Jason Lever

jason_lever

Jason Lever has been senior education policy officer at the Greater London Authority for over ten years under Mayors Livingstone and Johnson.  He is presently studying for an MA in Modern and Contemporary Literature in London and is a lay leader deputising for his Rabbi where he lives in Brighton.

Jason Lever came to Barnett House in 1999 and enjoyed a ‘reverse sabbatical’ from the worlds of local government policy work for children when he studied on the Comparative Social Policy Master’s programme. In fact, he remembers his visit to Oxford for an interview with his future tutors, George Smith and Rebecca Surender, as an ordeal in more ways than one as it was his first trip outside North West London in five months after recovering from a major back operation!

The Masters degree equipped him well for becoming the first Policy Advisor for London at the National Society for the Prevention of Cruelty to Children (NSPCC), where he successfully lobbied for the first Mayor of London to commit to making the capital a child-friendly city and to have a strategy, team and budget to do so. This was despite the Mayor having no formal powers in this area in the Greater London Authority Act 1999, even though this was one of the longest pieces of post-war legislation!

When he joined the GLA, Jason led on developing a Children & Young People’s Strategy for Ken Livingstone’s administration, bringing in free bus and tram fares for under-16s, developing a £80m London Youth Offer with government and producing a series of State of London’s Children Reports. Under Boris Johnson, he was in the secretariat for the Mayor’s London Education Inquiry and edited its final report, Turning Achievement into Excellence in London’s Schools (2012). He is now a senior member of the delivery team with a £25m budget to put the Inquiry’s twelve recommendations into practice, working with the city’s education system leaders and headteachers. His main project is the London Schools Gold Club.

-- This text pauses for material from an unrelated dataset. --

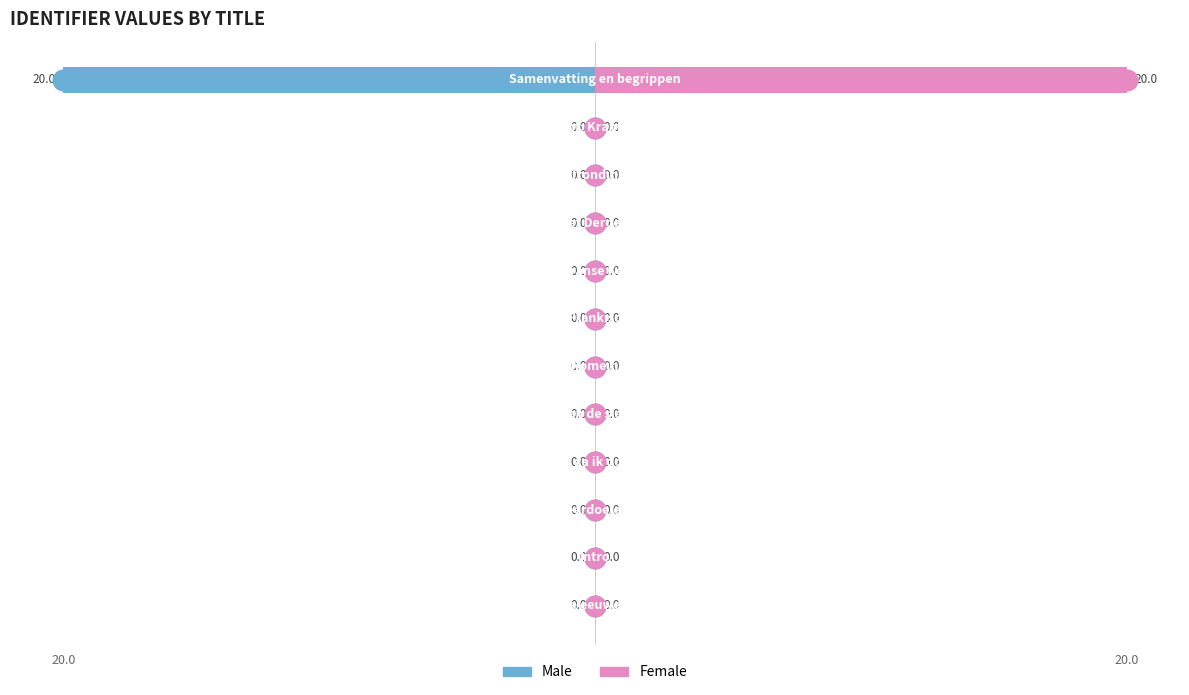

Which series contains the highest Y value?

Female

On a London Child Policy Commission conference, he worked with former Barnett House member, Professor Lucinda Platt, and collaborated with former Barnet House Fellow, Luke Geoghegan, to co-author ICT for Social Welfare (The Policy Press, 2004).

Lever says,

"Studying at Barnett House taught me the requisite rigorous analysis that enabled me to bridge six years of local authority work writing Council meeting papers, to the highly academic demands of a policy development role in a major national charity. The comparative learning with fellow students from Japan, Germany and Canada was really beneficial and I remember well the collaborative ethos. I could share my applied social and public policy knowledge from the coalface of children’s social care, while I was supported by my peers on the wonders, after initial bafflement, of SPSS!"